EXERCISE AIM: Rewrite the data from the line containing "family: Crassulaceae" through the end of the data, replacing "scientific name" with "species" and keeping everything else unchanged. Omit the pictures from your answer.

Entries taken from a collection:
*****

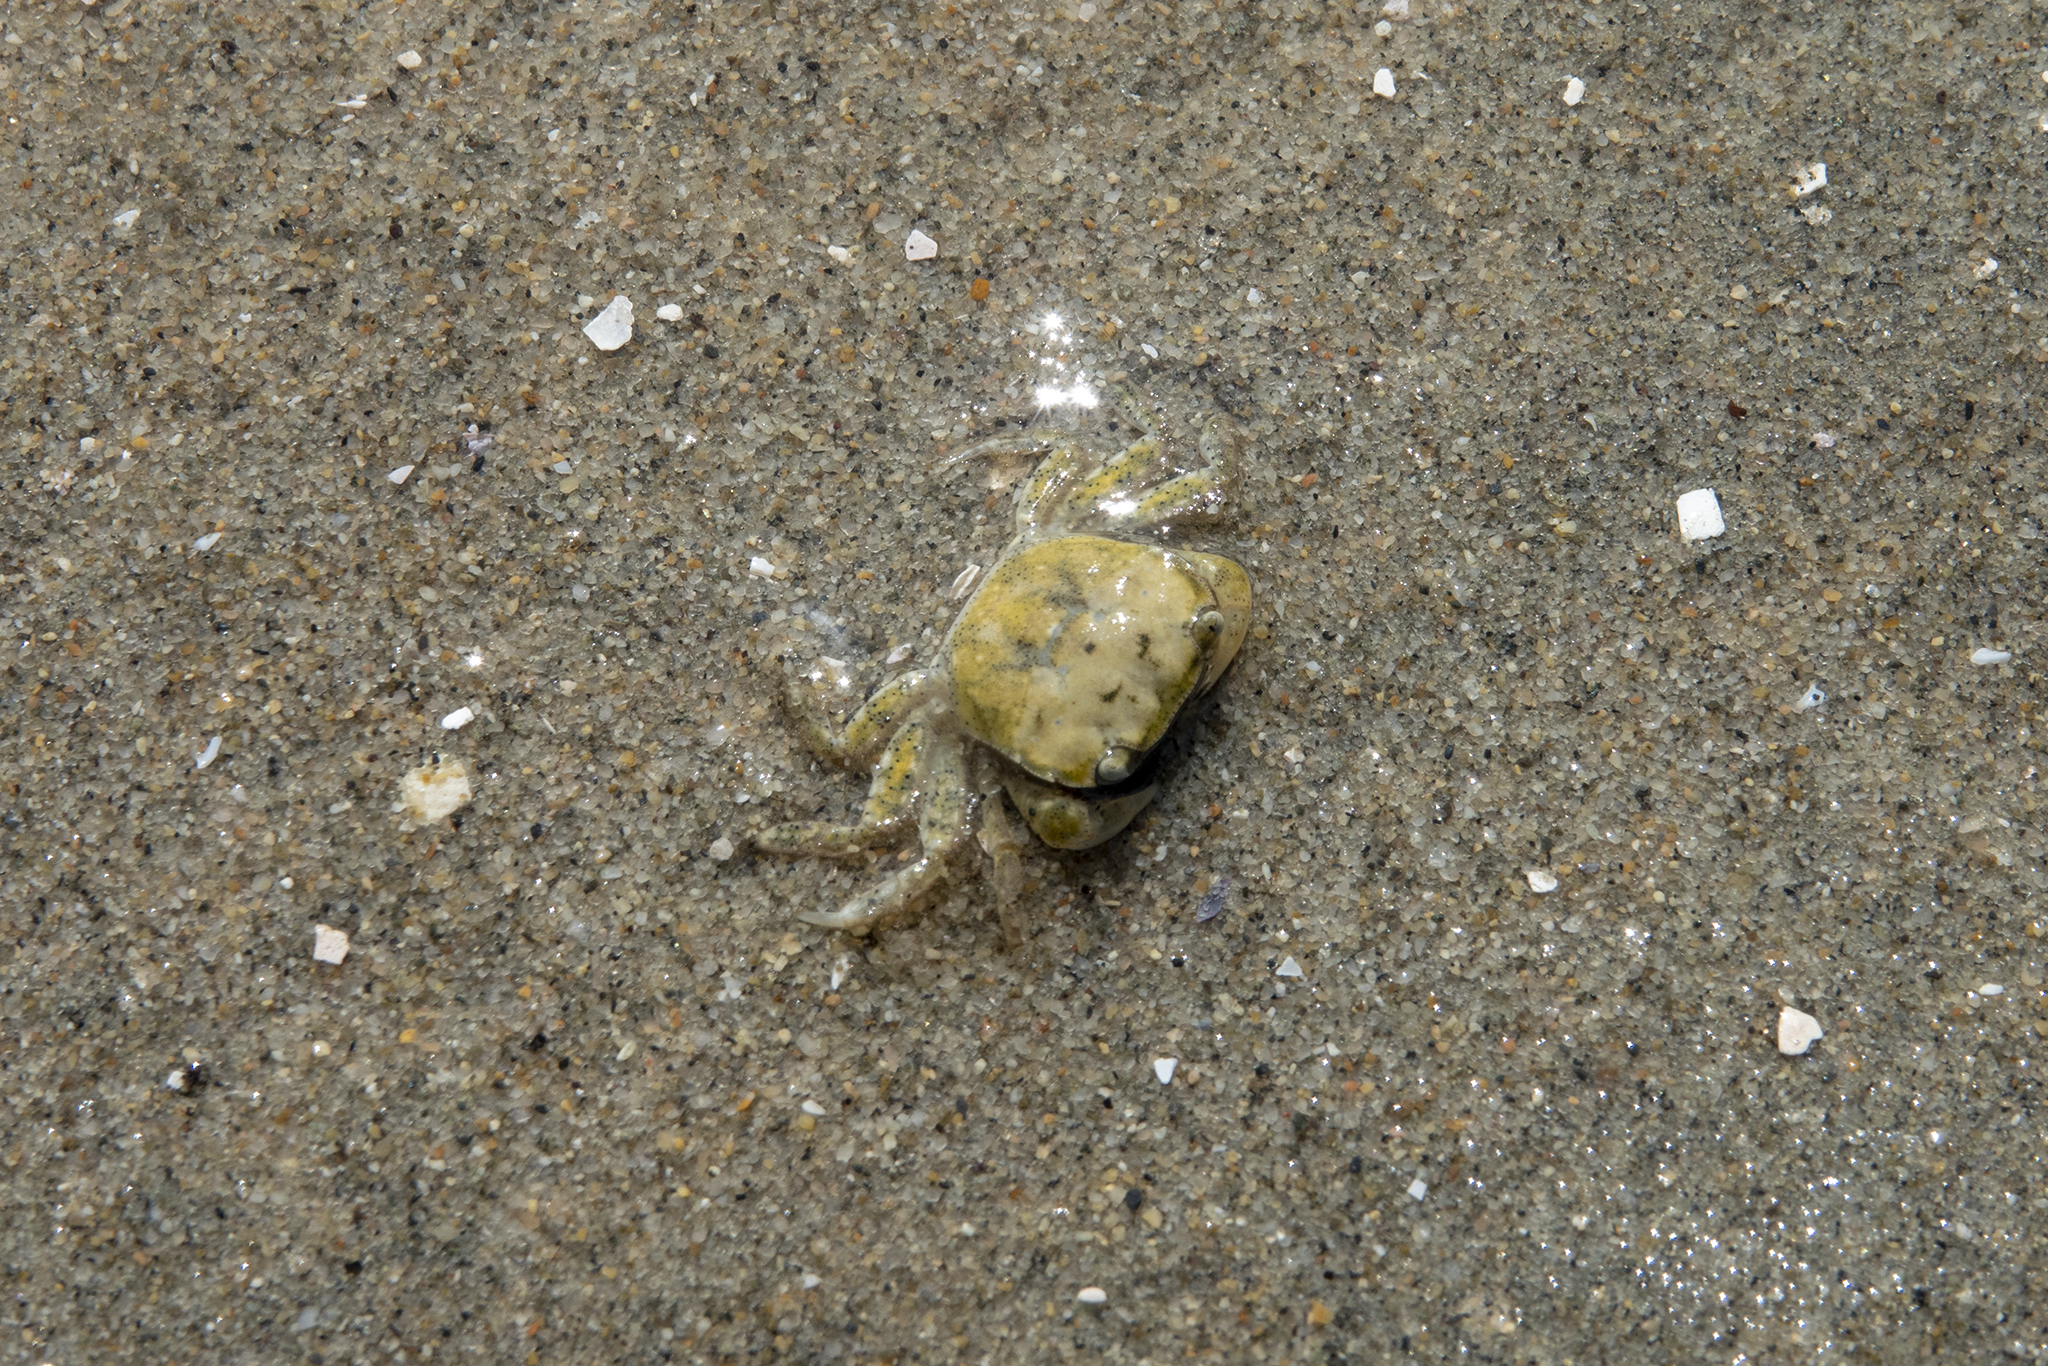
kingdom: Animalia
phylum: Arthropoda
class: Malacostraca
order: Decapoda
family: Varunidae
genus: Hemigrapsus
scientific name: Hemigrapsus crenulatus
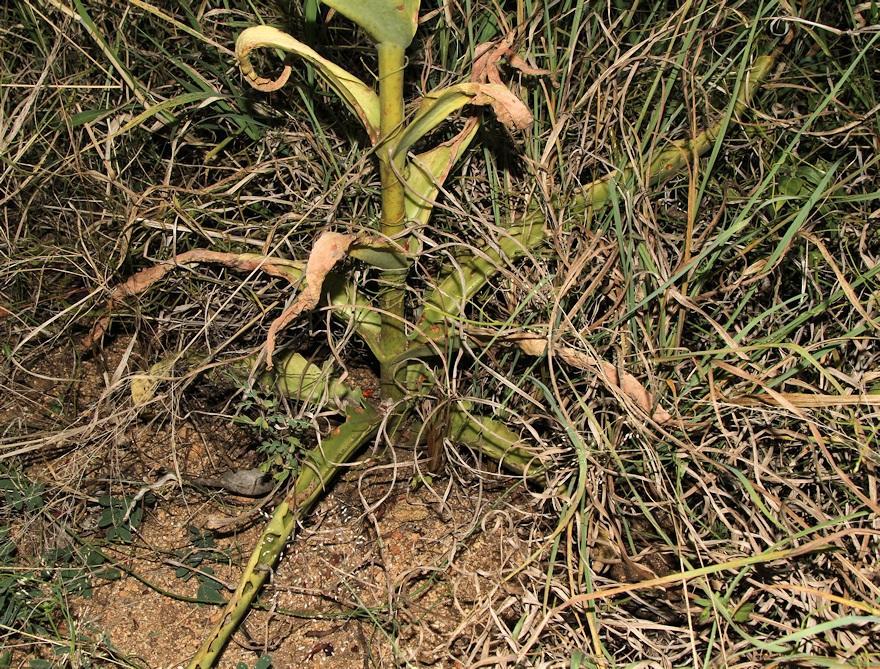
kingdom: Plantae
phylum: Tracheophyta
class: Magnoliopsida
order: Saxifragales
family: Crassulaceae
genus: Kalanchoe
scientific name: Kalanchoe brachyloba
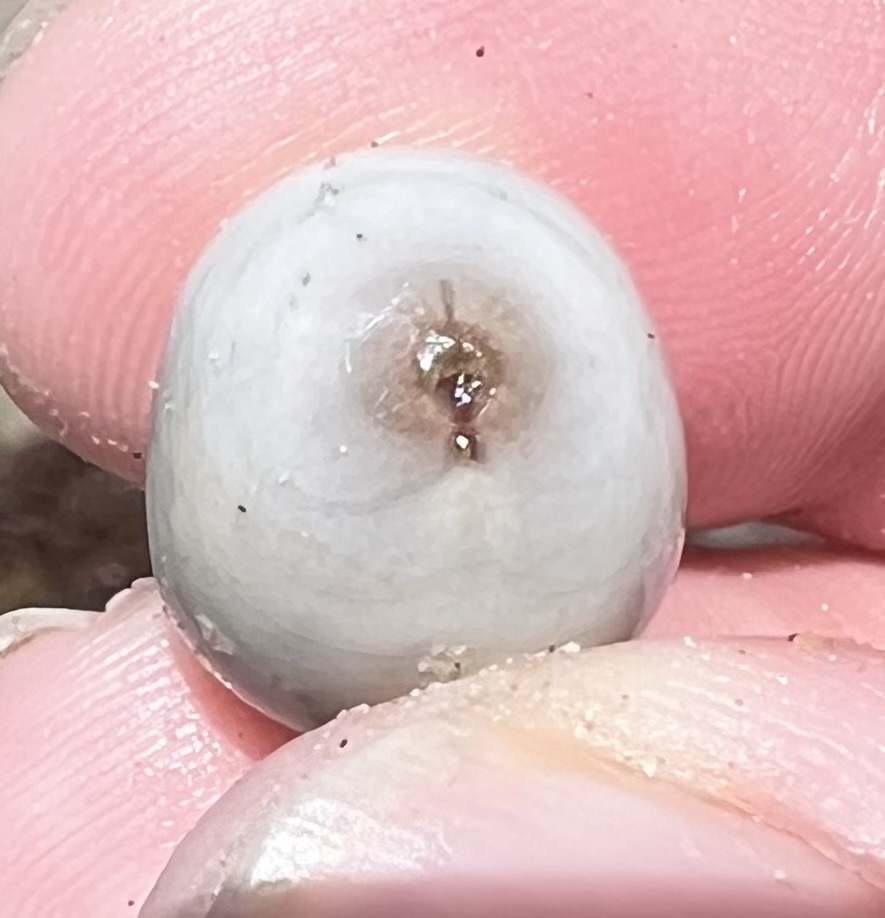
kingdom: Plantae
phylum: Tracheophyta
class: Magnoliopsida
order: Fabales
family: Fabaceae
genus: Guilandina
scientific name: Guilandina bonduc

*****

FINAL RESULT:
family: Crassulaceae
genus: Kalanchoe
species: Kalanchoe brachyloba
kingdom: Plantae
phylum: Tracheophyta
class: Magnoliopsida
order: Fabales
family: Fabaceae
genus: Guilandina
species: Guilandina bonduc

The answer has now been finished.